On croule, littéralement, sous les déchets. Qui sont de plus en plus recyclables. Certes. Et la taxe au sac a convaincu plus de monde* à – enfin! – recycler le papier, le verre, les piles, ainsi qu’à composter (oui, certains ne triaient toujours pas leurs déchets!)

Malheureusement, ça ne résout, et de loin, pas tout. A part le gaspillage évident des ressources naturelles et l’énergie nécessaire à la fabrication et au recyclage, le coût de ce dernier (récolte des déchets, entreposage, tri, revalorisation, perte de matériau, etc.) est exorbitant pour la collectivité.

La solution?
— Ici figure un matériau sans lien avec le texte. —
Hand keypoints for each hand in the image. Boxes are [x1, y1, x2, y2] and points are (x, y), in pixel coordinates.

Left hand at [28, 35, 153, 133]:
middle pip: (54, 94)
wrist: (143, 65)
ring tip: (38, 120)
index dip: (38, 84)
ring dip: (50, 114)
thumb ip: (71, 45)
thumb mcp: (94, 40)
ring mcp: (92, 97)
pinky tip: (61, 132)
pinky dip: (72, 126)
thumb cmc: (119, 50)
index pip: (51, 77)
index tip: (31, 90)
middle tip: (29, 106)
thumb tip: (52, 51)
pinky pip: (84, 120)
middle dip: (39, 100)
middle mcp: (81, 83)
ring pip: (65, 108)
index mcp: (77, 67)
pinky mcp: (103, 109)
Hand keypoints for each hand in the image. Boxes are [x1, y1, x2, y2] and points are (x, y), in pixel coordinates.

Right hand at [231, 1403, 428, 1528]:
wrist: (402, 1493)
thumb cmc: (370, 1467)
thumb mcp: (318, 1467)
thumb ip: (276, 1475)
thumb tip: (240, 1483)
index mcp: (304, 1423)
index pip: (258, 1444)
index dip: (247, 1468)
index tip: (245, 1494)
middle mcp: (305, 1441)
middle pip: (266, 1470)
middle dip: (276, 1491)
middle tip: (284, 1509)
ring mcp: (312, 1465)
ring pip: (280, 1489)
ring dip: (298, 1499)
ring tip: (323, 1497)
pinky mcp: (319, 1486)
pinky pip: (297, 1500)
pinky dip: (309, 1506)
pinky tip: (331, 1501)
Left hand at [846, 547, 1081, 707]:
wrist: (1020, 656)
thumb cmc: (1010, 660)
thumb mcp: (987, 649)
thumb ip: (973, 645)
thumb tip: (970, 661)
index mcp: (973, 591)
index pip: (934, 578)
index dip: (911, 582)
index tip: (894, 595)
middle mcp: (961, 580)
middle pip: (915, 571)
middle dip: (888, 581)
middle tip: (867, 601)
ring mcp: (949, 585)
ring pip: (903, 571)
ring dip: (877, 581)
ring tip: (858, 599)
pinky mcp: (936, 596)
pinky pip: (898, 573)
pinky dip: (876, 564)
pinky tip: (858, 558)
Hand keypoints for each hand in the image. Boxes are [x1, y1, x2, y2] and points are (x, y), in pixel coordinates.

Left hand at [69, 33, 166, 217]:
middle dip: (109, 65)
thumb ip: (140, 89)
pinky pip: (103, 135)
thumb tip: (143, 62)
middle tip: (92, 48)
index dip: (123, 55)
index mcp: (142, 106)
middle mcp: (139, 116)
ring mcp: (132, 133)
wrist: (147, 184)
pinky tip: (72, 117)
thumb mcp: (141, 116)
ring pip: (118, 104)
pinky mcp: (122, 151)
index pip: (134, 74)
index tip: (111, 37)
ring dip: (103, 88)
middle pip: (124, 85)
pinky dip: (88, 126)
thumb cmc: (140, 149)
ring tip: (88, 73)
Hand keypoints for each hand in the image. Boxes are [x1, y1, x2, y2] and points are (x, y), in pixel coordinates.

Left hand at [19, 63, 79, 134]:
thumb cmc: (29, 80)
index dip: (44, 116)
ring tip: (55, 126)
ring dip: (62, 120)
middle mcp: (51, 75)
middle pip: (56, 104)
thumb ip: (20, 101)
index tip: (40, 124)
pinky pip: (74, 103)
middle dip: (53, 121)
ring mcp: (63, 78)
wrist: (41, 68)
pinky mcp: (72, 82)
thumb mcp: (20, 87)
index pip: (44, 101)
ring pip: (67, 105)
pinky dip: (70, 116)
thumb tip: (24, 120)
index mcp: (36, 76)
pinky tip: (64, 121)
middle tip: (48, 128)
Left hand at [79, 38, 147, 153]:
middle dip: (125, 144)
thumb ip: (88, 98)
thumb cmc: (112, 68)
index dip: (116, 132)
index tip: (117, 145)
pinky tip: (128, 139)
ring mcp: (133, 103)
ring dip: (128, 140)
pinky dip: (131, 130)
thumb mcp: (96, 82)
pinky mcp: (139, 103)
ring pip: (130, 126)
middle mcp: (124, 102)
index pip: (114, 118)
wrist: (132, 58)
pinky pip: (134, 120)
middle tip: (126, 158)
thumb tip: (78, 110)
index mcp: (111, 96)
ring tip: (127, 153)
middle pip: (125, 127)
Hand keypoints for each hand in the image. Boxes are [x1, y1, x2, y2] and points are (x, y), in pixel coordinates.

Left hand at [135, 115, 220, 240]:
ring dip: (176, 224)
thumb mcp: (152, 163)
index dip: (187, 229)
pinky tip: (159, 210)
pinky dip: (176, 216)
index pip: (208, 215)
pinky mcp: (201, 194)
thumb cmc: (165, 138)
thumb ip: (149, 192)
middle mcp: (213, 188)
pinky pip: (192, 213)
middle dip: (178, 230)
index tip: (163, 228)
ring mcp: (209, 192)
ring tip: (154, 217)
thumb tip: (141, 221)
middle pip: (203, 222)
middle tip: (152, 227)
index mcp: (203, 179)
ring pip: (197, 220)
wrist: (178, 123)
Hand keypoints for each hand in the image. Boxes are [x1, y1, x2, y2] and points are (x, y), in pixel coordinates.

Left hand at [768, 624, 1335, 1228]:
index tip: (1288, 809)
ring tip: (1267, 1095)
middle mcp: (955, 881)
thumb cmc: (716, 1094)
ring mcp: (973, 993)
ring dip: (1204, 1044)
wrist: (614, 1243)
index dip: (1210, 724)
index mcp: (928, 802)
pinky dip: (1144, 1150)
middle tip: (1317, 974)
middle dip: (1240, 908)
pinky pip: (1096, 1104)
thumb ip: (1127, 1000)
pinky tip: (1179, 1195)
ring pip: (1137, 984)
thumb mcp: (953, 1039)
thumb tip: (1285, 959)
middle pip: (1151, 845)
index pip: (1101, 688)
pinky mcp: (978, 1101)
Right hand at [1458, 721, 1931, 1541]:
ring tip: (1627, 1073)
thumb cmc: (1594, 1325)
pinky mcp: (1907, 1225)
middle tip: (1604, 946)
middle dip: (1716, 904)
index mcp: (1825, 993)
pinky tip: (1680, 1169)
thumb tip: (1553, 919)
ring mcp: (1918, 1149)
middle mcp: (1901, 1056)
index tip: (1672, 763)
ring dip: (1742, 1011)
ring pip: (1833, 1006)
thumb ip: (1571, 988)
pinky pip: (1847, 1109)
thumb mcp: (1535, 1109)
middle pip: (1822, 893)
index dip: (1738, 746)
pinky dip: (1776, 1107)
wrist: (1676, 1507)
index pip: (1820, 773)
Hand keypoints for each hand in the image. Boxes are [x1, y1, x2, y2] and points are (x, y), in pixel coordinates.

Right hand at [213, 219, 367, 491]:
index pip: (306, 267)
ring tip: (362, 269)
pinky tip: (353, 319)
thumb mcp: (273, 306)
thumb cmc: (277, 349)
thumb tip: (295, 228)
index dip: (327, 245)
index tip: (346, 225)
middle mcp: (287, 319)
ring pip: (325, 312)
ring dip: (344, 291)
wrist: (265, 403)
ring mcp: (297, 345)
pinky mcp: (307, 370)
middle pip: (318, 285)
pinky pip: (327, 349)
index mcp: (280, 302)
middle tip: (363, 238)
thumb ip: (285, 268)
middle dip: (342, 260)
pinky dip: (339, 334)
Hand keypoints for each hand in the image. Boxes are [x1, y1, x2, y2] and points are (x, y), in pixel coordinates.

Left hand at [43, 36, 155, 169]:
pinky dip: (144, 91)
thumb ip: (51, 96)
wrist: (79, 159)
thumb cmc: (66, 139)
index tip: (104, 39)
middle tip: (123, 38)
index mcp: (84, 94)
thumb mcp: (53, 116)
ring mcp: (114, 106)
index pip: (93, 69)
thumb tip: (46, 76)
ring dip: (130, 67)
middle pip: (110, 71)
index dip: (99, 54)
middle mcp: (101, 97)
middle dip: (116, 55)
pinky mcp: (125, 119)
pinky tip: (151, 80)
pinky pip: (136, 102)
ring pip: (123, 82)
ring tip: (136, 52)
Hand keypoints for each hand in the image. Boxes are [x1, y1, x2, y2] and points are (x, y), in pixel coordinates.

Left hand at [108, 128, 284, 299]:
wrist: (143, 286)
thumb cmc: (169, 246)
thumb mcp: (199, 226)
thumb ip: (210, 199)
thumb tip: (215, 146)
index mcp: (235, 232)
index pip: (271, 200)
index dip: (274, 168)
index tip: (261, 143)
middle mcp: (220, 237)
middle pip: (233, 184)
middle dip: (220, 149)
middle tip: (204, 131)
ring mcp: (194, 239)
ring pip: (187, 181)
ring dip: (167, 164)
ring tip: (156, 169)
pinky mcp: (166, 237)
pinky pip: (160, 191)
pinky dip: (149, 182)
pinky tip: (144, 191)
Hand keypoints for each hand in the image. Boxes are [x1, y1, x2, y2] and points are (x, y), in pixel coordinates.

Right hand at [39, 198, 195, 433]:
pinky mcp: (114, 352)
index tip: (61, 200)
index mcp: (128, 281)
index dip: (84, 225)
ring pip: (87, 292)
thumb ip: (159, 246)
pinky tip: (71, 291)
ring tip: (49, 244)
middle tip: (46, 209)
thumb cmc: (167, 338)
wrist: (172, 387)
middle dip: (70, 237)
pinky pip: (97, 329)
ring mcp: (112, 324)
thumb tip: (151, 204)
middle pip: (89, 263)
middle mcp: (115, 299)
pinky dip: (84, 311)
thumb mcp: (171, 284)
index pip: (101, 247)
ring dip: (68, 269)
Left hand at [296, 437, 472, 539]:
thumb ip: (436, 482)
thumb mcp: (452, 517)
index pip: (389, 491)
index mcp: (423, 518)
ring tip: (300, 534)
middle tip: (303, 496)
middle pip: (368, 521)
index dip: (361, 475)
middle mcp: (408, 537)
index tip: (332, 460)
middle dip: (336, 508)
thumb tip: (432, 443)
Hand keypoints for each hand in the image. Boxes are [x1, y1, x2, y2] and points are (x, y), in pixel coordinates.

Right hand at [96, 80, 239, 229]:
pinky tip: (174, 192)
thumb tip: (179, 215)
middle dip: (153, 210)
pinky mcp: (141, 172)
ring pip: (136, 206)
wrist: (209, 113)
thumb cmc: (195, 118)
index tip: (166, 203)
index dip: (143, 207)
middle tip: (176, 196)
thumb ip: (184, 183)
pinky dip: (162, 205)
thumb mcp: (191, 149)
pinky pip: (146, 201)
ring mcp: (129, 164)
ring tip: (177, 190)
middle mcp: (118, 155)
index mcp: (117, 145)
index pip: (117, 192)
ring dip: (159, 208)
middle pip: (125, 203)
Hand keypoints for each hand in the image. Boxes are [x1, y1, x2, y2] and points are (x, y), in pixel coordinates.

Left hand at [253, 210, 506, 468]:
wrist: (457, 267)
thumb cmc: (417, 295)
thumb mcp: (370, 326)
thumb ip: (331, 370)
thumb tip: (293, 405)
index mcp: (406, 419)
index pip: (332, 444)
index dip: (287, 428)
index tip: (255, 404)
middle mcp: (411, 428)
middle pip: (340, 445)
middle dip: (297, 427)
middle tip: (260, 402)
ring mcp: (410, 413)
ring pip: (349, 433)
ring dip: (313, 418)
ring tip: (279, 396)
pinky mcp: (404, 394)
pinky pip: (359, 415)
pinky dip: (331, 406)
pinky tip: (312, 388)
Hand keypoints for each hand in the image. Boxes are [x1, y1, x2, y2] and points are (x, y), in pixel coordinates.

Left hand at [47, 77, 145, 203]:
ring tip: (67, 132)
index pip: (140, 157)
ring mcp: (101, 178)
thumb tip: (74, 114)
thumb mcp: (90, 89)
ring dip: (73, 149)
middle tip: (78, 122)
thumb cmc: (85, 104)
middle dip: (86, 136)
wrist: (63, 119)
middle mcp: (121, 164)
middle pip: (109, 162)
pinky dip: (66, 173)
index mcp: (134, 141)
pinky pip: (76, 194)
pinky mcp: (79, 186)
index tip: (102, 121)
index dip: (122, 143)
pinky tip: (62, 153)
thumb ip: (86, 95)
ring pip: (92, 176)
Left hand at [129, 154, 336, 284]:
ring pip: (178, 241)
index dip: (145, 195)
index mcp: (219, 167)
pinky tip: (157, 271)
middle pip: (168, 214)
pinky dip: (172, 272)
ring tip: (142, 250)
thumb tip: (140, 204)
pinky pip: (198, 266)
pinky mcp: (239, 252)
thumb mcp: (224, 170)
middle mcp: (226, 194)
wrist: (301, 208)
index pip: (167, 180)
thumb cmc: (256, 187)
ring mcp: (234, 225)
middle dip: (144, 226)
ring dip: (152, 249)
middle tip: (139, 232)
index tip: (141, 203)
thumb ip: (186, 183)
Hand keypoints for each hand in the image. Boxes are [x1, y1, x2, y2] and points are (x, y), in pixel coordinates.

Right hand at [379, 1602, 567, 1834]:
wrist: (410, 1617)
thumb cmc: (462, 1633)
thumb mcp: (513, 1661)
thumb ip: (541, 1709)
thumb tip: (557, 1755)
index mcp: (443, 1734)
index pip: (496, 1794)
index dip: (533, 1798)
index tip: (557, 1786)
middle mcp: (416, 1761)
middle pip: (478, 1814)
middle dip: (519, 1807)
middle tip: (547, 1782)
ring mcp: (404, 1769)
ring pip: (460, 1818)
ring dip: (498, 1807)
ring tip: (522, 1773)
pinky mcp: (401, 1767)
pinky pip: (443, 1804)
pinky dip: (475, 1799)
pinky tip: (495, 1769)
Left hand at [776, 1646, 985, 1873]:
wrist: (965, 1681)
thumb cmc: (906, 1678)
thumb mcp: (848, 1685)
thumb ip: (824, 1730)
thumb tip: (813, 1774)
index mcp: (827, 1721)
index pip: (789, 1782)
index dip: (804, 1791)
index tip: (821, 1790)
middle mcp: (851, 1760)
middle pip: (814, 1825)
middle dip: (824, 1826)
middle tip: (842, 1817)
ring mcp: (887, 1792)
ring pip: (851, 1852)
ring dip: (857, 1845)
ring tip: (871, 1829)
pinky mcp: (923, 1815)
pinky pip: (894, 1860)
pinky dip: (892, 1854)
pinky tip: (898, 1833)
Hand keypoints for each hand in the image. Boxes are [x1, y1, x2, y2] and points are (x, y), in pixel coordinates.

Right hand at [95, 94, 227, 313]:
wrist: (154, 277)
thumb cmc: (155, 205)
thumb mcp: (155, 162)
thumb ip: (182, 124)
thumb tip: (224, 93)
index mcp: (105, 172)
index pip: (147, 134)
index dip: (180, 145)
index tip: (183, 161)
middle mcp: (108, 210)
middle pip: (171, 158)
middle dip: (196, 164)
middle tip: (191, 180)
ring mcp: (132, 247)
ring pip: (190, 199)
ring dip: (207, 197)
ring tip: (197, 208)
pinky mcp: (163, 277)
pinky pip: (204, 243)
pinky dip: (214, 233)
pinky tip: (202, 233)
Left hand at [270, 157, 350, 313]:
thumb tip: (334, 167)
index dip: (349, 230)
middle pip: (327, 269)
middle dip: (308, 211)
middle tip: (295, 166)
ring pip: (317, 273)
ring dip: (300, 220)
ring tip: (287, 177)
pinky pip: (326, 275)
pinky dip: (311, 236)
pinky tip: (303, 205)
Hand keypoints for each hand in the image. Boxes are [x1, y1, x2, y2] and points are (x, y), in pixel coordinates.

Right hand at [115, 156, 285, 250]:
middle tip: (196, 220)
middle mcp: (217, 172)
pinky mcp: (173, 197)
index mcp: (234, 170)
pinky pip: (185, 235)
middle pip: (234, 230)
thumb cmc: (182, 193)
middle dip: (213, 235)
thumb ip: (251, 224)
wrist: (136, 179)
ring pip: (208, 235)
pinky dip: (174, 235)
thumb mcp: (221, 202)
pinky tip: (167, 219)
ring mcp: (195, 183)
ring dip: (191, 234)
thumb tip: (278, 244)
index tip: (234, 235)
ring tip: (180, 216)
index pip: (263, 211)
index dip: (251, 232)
Ne pas produire plus de déchets que nécessaire et refuser énergiquement tout ceux qu’on vous propose (emballages inutiles et objets jetables). Ensuite, acheter en pensant à la durée de vie de l’objet convoité. Il doit être réutilisable à loisirs. Incongru? Peut-être, mais réfléchissez donc au fait qu’il y a peu, aller faire ses courses avec son propre caddie ou son sac réutilisable était gênant, voire honteux. Vous verrez que d’ici quelques temps, vous pourrez sans autre aller faire vos courses avec vos propres contenants que vous remplirez de produits en vrac et que cela n’aura plus rien d’insolite (1). En attendant, chez Tekoe ou Starbucks, si vous demandiez à faire remplir votre propre gobelet thermos? Et au bar à sushi, pourquoi ne pas amener votre « Tup » et demander qu’on le remplisse?

C’est le credo de Refiller, association à but non lucratif, qui, sous la devise « réduit, réutilise, recycle » pense que « mieux vaut éviter que recycler ». Dans sa boutique en ligne rrrevolve.ch/refiller-shop (site en allemand), on trouve thermos, gourdes, lunch-box et même des capsules à café rechargeables!

Envie d’en faire plus? Vous pouvez lire Zéro Déchet de Béa Johnson qui démontre qu’il est possible – difficile, mais possible – de produire moins, voire pas de déchets.

* J’ai découvert récemment que, depuis l’introduction de la taxe au sac dans les Chablais vaudois et valaisan,
le volume d’ordures incinérable avait considérablement diminué. J’ai cru rêver en constatant que certain(e)s
ne triaient – en 2013 – toujours pas leurs déchets!